(Coordinate-based change data)
Start of Block

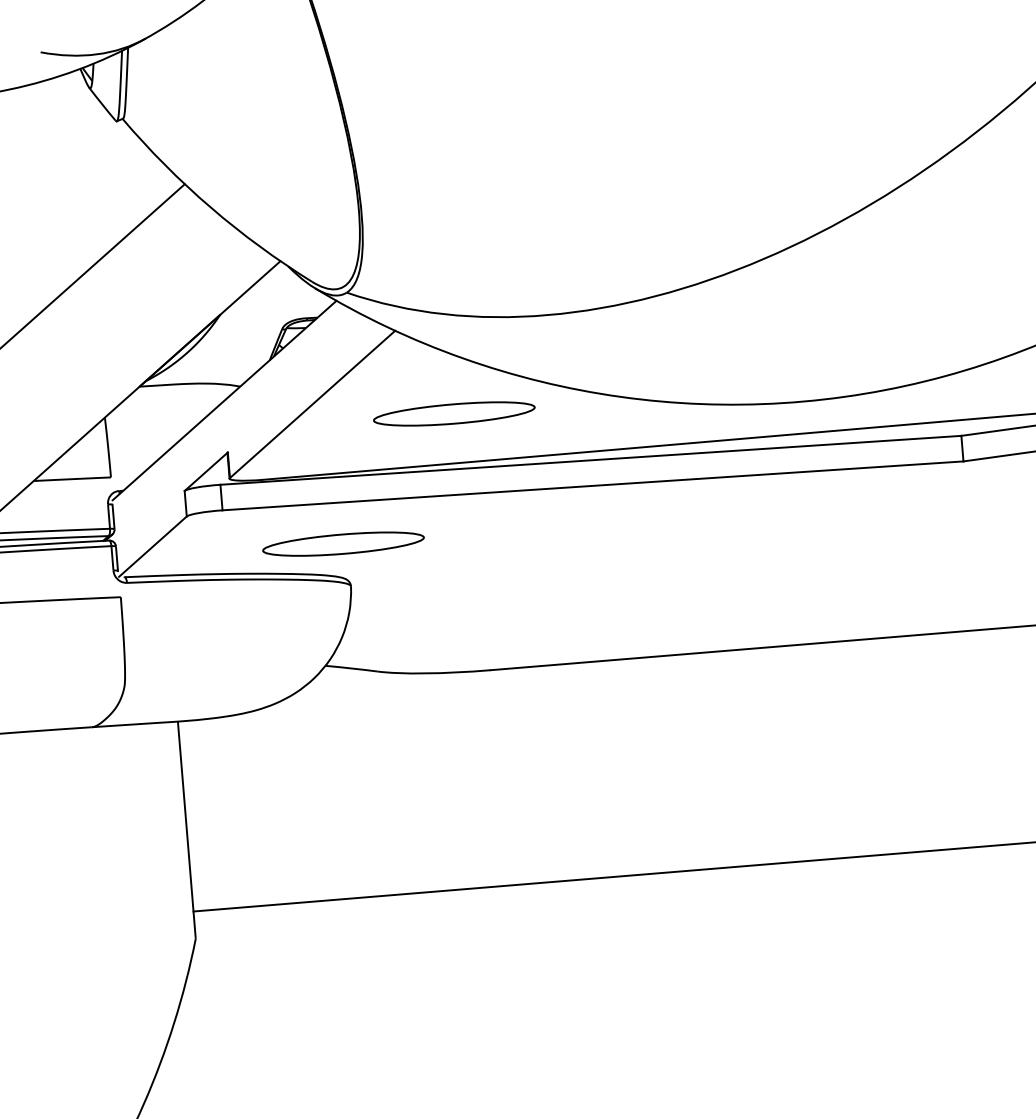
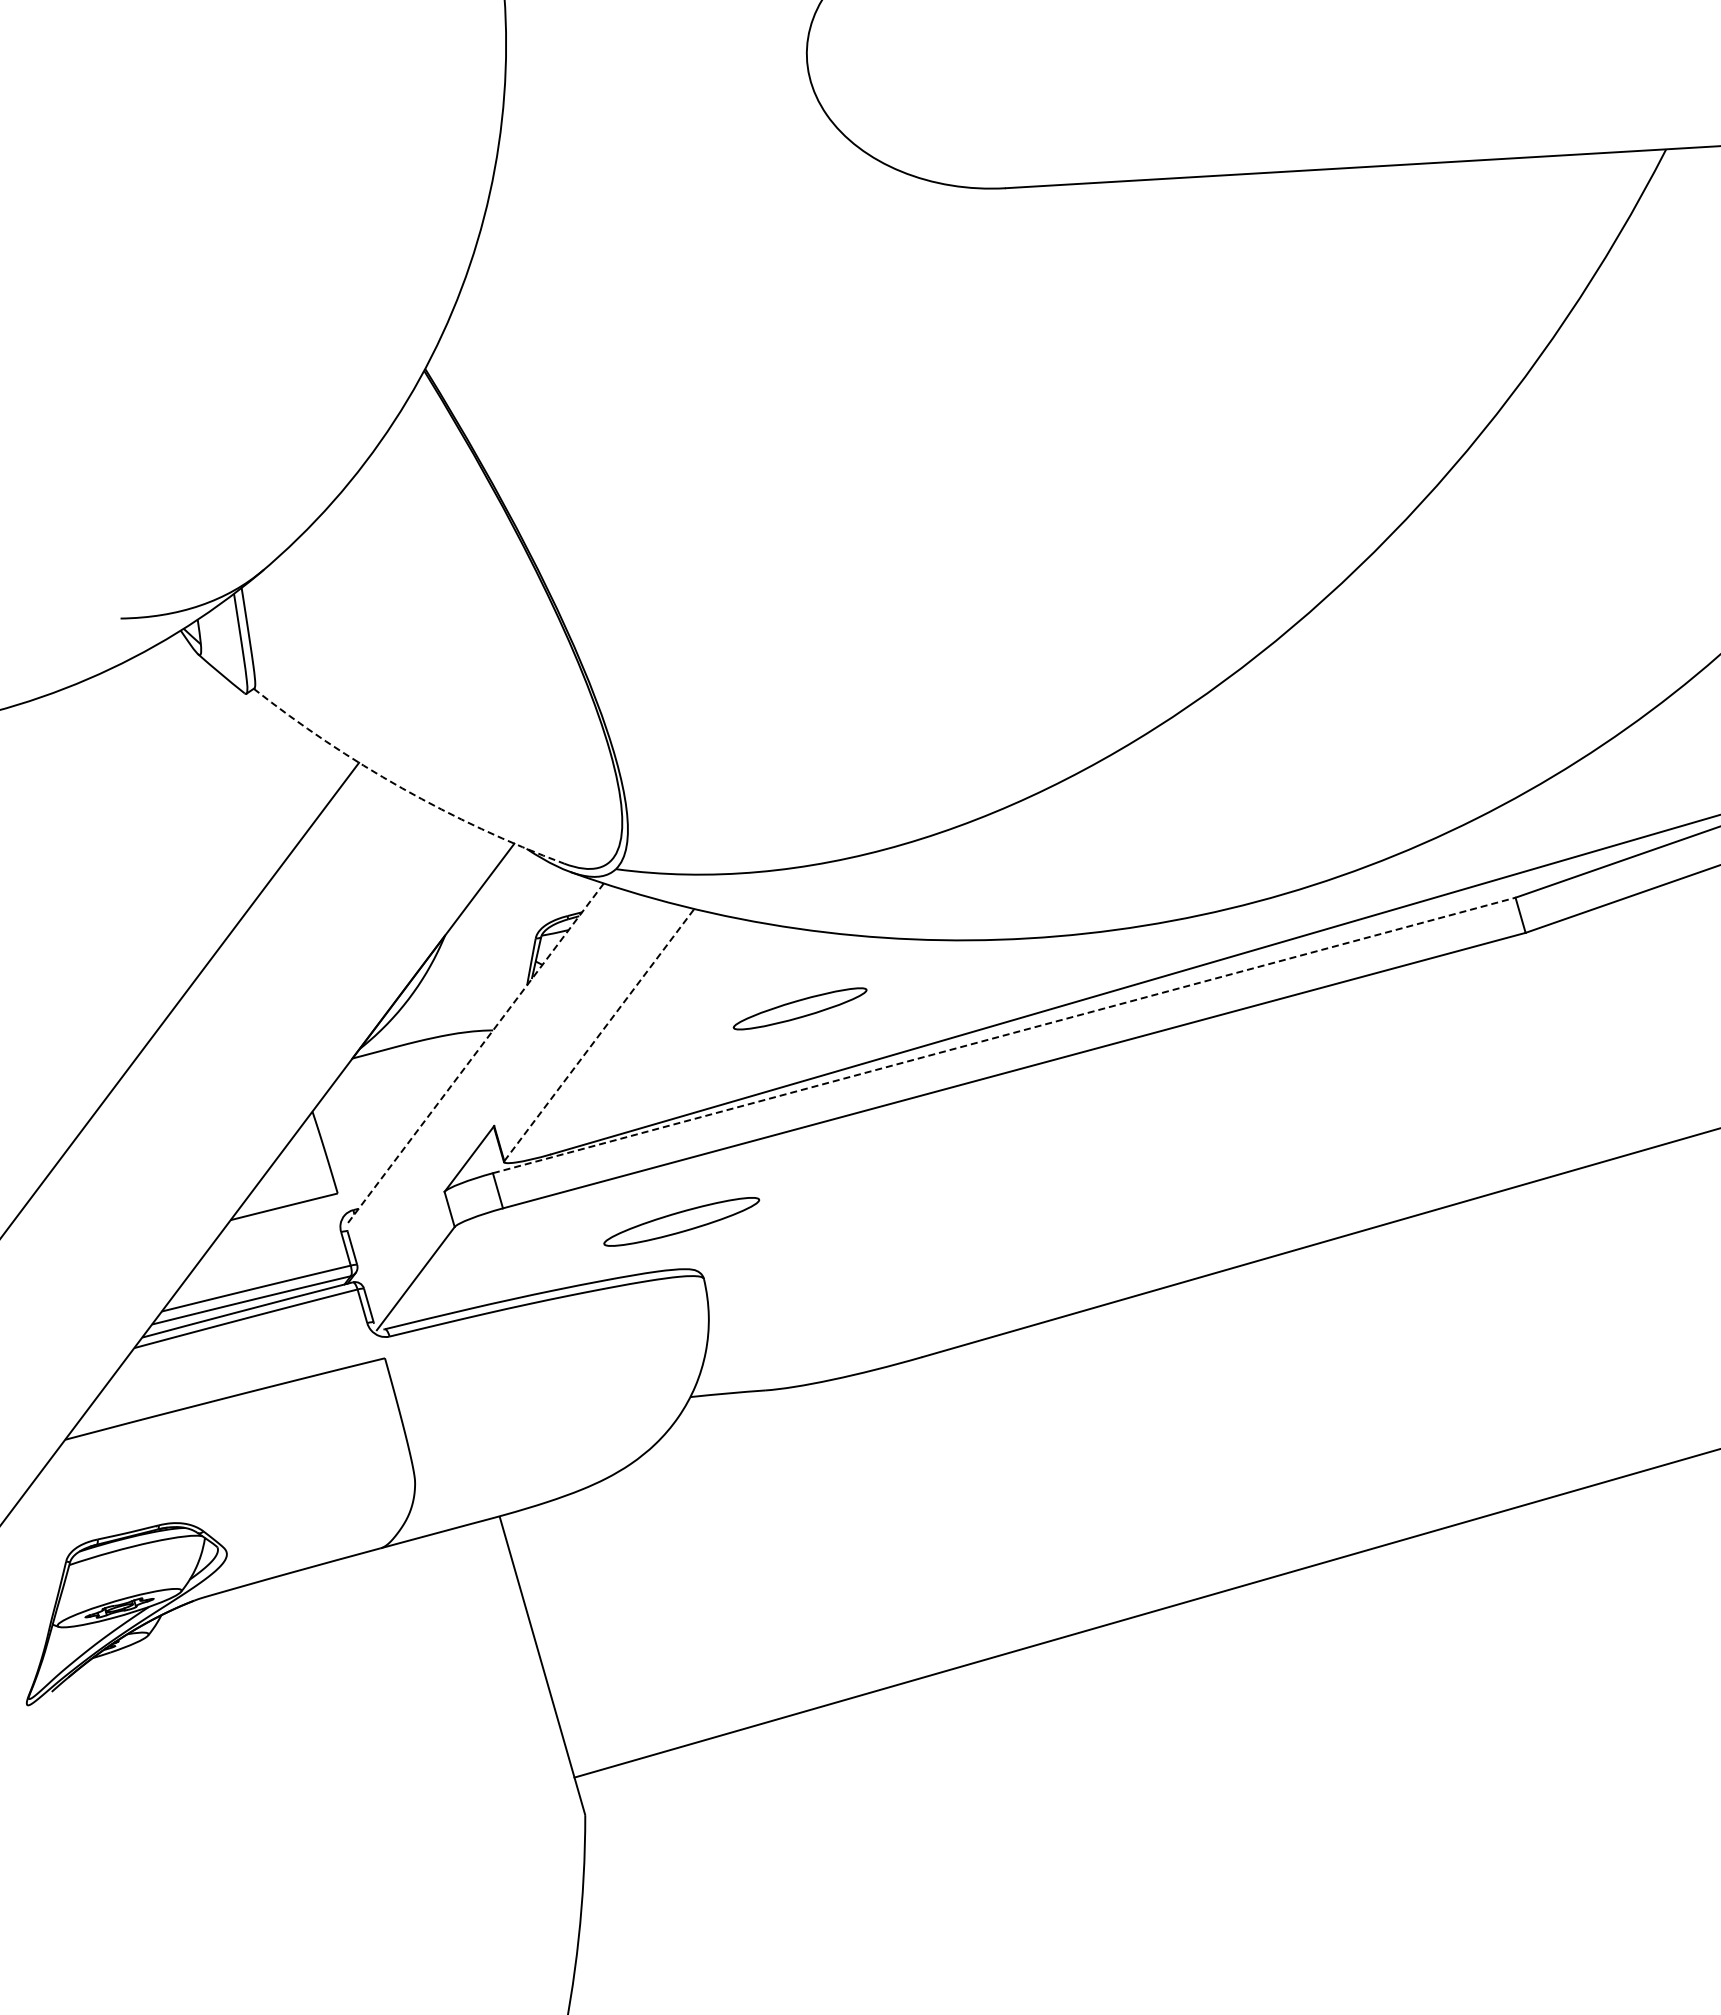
arc: (211, 207) -> (402, 788), solid -> dashed
line: (224, 400) -> (475, 1054), solid -> dashed
line: (312, 404) -> (599, 1035), solid -> dashed
part: (453, 413) -> (799, 1008), size x0.6
line: (591, 460) -> (1004, 1035), solid -> dashed
part: (343, 543) -> (681, 1221), size x0.7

End of Block

### Exercise requirements
Please keep every line of the data the same when you reproduce it, and keep every picture out.

### Solved exercise
arc: (211, 207) -> (402, 788), solid -> dashed
line: (224, 400) -> (475, 1054), solid -> dashed
line: (312, 404) -> (599, 1035), solid -> dashed
part: (453, 413) -> (799, 1008), size x0.6
line: (591, 460) -> (1004, 1035), solid -> dashed
part: (343, 543) -> (681, 1221), size x0.7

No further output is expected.